Para que o rendimento da bateria fosse melhor com o novo andamento, me pareceu que a afinação dos surdos ”subiu” um pouco. Com a pele mais esticada, o som do instrumento demora menos tempo se propagando no ar e casa melhor com o estilo. Marcadores bem firmes e precisos nas bossas. Conjunto de paradinhas com o padrão de qualidade de mestre Maurão. Alto grau de dificuldade, muitos compassos e adequação perfeita à melodia.

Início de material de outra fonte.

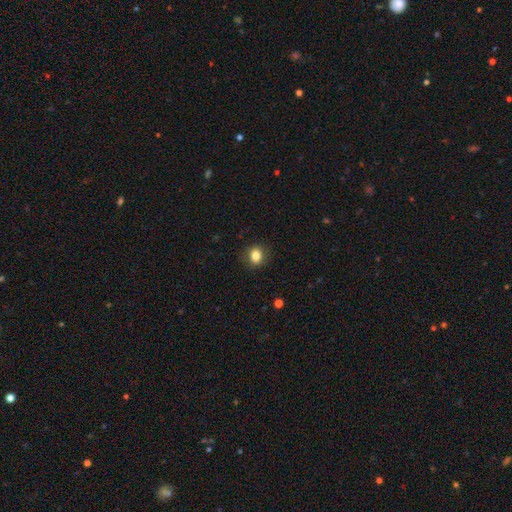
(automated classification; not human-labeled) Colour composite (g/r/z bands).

A queda de andamento da bateria da Viradouro ao longo do desfile pode ser responsabilizada pelo rendimento do naipe de caixas. A ala começou muito bem, mas foi perdendo ”pressão” durante os quase 55 minutos de desfile e acabaram chegando ao último módulo não oferecendo a ”pegada” necessária. Nos módulos restantes não comprometeram.

Surdos de terceira perfeitos em condução rítmica e execução. Tamborins muito bem também. Desenho rítmico muito inteligente e pontuando trechos importantes da melodia, execução idem. Chocalhos mais uma vez se destacaram. Fugindo do trivial, mas em nenhum momento apresentando qualquer sobra. Ala muito bem ensaiada. O mesmo se aplica às cuícas.